| ENTRIES SUPPLIED |
--- START ---

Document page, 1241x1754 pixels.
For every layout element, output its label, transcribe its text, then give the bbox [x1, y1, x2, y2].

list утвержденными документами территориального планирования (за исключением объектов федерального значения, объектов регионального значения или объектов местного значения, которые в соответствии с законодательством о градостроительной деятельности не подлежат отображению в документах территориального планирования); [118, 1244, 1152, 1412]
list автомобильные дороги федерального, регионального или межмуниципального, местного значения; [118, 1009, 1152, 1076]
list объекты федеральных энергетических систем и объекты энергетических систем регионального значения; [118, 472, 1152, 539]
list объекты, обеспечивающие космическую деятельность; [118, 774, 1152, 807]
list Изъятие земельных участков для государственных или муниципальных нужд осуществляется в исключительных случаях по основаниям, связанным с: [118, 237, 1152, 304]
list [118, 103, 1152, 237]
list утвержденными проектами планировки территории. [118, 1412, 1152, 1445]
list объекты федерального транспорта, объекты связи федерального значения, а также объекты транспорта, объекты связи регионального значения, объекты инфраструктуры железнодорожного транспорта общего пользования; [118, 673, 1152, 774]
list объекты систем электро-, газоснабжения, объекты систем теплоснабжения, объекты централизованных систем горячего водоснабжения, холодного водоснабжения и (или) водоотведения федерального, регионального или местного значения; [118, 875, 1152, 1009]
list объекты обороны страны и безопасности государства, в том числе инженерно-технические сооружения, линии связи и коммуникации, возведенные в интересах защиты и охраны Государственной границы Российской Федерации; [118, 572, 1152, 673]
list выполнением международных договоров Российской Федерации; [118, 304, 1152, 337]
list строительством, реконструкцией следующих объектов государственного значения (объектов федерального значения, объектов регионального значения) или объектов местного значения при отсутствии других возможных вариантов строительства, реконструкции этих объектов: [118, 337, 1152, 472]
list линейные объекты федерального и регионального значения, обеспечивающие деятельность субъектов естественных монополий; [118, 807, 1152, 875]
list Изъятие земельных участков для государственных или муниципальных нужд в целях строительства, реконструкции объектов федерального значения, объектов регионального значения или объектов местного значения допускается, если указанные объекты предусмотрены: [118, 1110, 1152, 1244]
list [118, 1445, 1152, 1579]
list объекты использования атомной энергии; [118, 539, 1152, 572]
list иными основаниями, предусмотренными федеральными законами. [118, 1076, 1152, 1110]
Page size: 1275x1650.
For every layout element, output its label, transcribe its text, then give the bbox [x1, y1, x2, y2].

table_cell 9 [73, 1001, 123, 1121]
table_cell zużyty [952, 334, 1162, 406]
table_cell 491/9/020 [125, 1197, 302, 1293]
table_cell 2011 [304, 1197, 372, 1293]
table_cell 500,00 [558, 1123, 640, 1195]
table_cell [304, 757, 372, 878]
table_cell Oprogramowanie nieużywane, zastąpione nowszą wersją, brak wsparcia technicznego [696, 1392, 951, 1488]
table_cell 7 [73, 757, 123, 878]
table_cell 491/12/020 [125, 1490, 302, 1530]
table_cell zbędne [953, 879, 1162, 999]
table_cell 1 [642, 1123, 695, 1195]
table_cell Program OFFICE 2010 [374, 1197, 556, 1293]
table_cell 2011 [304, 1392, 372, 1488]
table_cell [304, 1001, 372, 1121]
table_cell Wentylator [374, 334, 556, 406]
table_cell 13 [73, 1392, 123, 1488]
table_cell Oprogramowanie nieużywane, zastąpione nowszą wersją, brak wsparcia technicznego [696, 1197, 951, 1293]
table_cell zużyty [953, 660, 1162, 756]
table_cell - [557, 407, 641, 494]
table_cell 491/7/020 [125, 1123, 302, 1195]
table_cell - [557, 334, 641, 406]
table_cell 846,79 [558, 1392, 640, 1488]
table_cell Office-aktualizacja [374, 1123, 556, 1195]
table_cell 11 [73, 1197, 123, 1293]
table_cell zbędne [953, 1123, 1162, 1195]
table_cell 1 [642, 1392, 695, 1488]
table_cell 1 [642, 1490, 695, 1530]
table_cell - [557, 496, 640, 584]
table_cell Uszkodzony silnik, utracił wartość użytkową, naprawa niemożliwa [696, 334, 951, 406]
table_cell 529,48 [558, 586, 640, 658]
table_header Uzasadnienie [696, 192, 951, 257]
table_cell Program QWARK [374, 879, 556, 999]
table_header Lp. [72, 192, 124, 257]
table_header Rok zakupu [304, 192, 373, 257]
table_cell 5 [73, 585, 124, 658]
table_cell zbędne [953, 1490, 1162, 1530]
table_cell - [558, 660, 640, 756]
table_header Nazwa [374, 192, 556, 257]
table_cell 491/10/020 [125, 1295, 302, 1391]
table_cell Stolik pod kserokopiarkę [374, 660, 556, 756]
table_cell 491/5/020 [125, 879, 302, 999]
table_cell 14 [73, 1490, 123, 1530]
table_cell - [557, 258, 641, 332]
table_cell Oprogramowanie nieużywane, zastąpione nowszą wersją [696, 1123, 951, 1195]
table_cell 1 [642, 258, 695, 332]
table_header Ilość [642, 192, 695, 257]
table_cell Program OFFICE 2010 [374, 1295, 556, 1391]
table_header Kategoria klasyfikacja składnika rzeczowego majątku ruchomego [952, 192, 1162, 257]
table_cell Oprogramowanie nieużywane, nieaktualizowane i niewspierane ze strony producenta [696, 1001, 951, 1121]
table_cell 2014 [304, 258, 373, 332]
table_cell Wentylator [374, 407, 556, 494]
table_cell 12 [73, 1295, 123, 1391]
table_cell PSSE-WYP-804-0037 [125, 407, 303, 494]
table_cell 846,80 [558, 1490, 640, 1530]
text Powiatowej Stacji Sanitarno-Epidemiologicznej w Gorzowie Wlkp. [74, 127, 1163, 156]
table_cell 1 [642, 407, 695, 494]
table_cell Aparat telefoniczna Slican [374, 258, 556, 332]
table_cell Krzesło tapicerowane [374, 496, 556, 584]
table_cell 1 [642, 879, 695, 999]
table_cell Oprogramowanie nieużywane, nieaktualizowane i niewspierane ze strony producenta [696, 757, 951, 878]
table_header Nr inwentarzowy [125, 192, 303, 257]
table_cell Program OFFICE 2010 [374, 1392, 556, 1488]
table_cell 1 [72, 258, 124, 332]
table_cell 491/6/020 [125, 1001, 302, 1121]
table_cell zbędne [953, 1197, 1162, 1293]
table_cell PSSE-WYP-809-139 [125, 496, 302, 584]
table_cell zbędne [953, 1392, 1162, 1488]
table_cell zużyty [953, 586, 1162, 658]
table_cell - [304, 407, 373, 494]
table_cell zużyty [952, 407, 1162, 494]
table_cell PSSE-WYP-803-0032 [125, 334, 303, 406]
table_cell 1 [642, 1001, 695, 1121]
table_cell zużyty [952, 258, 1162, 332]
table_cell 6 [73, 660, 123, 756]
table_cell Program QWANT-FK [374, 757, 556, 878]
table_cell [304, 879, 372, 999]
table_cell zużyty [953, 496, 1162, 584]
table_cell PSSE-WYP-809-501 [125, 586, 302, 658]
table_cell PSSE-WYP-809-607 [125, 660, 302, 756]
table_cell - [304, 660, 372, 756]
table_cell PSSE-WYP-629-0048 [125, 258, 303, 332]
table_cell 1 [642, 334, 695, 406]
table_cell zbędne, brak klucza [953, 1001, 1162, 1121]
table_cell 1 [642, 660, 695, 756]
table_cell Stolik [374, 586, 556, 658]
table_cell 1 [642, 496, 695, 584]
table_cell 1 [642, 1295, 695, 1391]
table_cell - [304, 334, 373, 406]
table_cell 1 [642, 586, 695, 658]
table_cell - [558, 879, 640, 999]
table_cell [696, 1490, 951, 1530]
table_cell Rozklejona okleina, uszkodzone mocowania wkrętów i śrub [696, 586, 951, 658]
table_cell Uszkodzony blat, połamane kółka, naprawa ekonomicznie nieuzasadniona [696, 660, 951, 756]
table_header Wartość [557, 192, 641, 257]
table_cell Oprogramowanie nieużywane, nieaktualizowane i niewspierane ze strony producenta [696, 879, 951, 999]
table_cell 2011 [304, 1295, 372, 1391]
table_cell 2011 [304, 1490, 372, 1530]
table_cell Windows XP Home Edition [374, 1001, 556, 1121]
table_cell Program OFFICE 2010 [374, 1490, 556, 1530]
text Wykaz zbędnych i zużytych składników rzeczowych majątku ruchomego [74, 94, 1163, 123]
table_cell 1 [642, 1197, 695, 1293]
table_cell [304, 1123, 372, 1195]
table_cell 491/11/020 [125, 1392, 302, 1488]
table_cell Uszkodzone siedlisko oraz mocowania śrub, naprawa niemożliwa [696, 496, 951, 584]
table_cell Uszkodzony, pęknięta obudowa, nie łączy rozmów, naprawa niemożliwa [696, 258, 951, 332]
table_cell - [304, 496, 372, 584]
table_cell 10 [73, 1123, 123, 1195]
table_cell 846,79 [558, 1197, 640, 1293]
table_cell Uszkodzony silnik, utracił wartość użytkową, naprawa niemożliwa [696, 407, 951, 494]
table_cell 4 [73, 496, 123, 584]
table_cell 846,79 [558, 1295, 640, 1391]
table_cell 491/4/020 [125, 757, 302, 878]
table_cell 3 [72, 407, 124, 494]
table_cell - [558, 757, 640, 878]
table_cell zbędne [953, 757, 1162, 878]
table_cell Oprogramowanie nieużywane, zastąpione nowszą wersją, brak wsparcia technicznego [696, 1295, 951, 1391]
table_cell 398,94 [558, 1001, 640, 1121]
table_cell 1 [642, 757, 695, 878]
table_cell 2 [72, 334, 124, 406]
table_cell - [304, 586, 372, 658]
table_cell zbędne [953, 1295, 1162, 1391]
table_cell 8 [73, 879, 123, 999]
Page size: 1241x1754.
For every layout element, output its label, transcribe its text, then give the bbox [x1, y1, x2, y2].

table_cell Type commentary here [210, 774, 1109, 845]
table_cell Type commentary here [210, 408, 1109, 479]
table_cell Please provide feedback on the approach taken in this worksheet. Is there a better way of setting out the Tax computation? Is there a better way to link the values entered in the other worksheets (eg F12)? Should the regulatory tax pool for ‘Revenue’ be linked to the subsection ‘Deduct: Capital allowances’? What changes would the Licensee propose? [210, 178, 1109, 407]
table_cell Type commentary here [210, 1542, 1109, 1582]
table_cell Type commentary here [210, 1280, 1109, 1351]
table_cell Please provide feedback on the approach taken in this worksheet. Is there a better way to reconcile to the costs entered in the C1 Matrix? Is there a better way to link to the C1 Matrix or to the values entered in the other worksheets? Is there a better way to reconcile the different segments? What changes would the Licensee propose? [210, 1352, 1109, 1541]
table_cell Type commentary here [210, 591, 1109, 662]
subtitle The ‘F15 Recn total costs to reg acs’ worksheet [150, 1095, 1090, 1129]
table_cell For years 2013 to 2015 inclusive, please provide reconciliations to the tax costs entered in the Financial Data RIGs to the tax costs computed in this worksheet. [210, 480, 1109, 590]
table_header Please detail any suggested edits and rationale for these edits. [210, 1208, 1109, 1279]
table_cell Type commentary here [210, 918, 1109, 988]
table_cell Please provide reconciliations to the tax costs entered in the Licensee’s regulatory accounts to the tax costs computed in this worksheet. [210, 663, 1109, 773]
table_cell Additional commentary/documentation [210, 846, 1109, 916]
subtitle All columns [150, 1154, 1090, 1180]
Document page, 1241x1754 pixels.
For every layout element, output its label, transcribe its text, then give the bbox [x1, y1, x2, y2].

--- END ---

| WHAT TO DO |
Take from the material above the lines running from the one with "table_cell [696, 1490, 951, 1530]" through the one with "Page size: 1241x1754.", and repeat them exactly, with nothing else.

| COMPLETED TASK |
table_cell [696, 1490, 951, 1530]
table_cell Rozklejona okleina, uszkodzone mocowania wkrętów i śrub [696, 586, 951, 658]
table_cell Uszkodzony blat, połamane kółka, naprawa ekonomicznie nieuzasadniona [696, 660, 951, 756]
table_header Wartość [557, 192, 641, 257]
table_cell Oprogramowanie nieużywane, nieaktualizowane i niewspierane ze strony producenta [696, 879, 951, 999]
table_cell 2011 [304, 1295, 372, 1391]
table_cell 2011 [304, 1490, 372, 1530]
table_cell Windows XP Home Edition [374, 1001, 556, 1121]
table_cell Program OFFICE 2010 [374, 1490, 556, 1530]
text Wykaz zbędnych i zużytych składników rzeczowych majątku ruchomego [74, 94, 1163, 123]
table_cell 1 [642, 1197, 695, 1293]
table_cell [304, 1123, 372, 1195]
table_cell 491/11/020 [125, 1392, 302, 1488]
table_cell Uszkodzone siedlisko oraz mocowania śrub, naprawa niemożliwa [696, 496, 951, 584]
table_cell Uszkodzony, pęknięta obudowa, nie łączy rozmów, naprawa niemożliwa [696, 258, 951, 332]
table_cell - [304, 496, 372, 584]
table_cell 10 [73, 1123, 123, 1195]
table_cell 846,79 [558, 1197, 640, 1293]
table_cell Uszkodzony silnik, utracił wartość użytkową, naprawa niemożliwa [696, 407, 951, 494]
table_cell 4 [73, 496, 123, 584]
table_cell 846,79 [558, 1295, 640, 1391]
table_cell 491/4/020 [125, 757, 302, 878]
table_cell 3 [72, 407, 124, 494]
table_cell - [558, 757, 640, 878]
table_cell zbędne [953, 757, 1162, 878]
table_cell Oprogramowanie nieużywane, zastąpione nowszą wersją, brak wsparcia technicznego [696, 1295, 951, 1391]
table_cell 398,94 [558, 1001, 640, 1121]
table_cell 1 [642, 757, 695, 878]
table_cell 2 [72, 334, 124, 406]
table_cell - [304, 586, 372, 658]
table_cell zbędne [953, 1295, 1162, 1391]
table_cell 8 [73, 879, 123, 999]
Page size: 1241x1754.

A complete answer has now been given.